The peasant leader cited, for one, the first ocular inspection report that DAR has yet to release. Should it find that there had been illegal and premature land conversion in the area, the regional office must issue a cease and desist order against RMRHI. Whether the farmers in Norzagaray could be considered tenants is moot, because the case, he said, should rather center on their legitimacy as potential agrarian reform beneficiaries.
“That’s why it’s crucial that the entire process of acquisition and distribution continue, as stated by law,” Mariano said, “despite whatever concurrent case is being sought in the courts.”

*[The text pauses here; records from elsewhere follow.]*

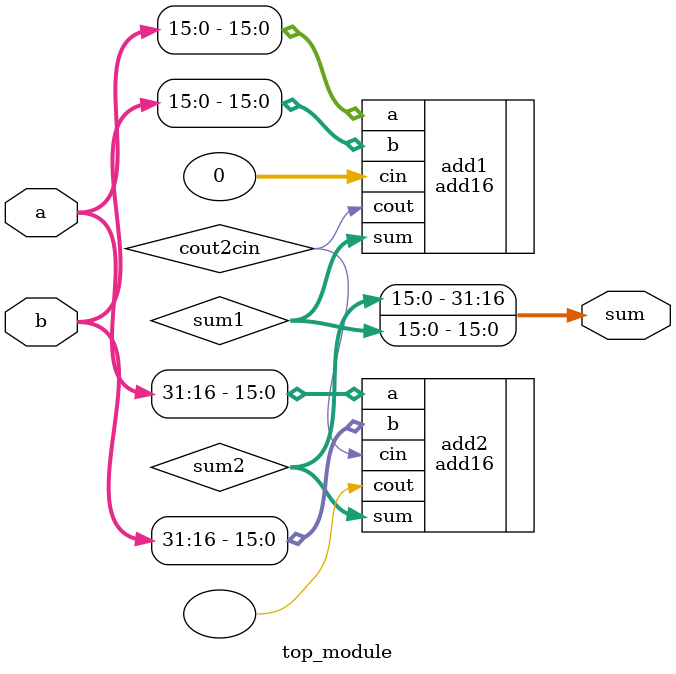
<source format=v>
module top_module(
    input [31:0] a,
    input [31:0] b,
    output [31:0] sum
);
	// wire
    wire [15:0] sum1, sum2;
    wire cout2cin;
    // instance
    add16 add1(.a(a[15:0]), .b(b[15:0]), .cin(0), .sum(sum1), .cout(cout2cin));
    add16 add2(.a(a[31:16]), .b(b[31:16]), .cin(cout2cin), .sum(sum2), .cout());
    
    assign sum = {sum2,sum1};
endmodule

</source>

During his stint as the DAR chief, Mariano made it a point to emphasize during dialogues with farmers’ groups that the government, while bound by its mandate, could only actually endeavor to guarantee that those who have less in life would have more in law. Ultimately, the first port of call should come from within the consolidated ranks of the rural people.
“The peasant sector, as a mass movement, with their organized struggles, should be the decisive force in advancing the people’s right to land,” Mariano said.
Indeed, the Norzagaray farmers only have one another to pull through this ordeal. When, once, the armed guards caught one of them “stealing” away her harvest, the rest went to the police station to clamor for her release. They learned some village officials tried to force her to sign off on an affidavit withdrawing the charges of theft, arson, and malicious mischief that they had filed against two of the RMRHI goons.
“They thought they could fool us,” Marie said. “If they’re looking for criminals, it’s those land grabbers!”
There is no shortage of support they gather from even the seemingly unlikeliest groups. A local church has gone so far as to open its doors to them, offering to host their meetings now that they have been driven out of their lands.
In the days ahead, they also hope to get enough relief and financial subsidies to set up a community kitchen at the church. There they could feed farmer families who can neither work at their farms anymore, nor transport supplies to and from the province, amid the lockdown expected to last for at least a month.
The pandemic looms like another crisis they have to ride out until, once the dust settles, they will carry on standing their ground for the land that is, after all, theirs for the taking.
* All the names used are not real. They were given anonymity for security purposes.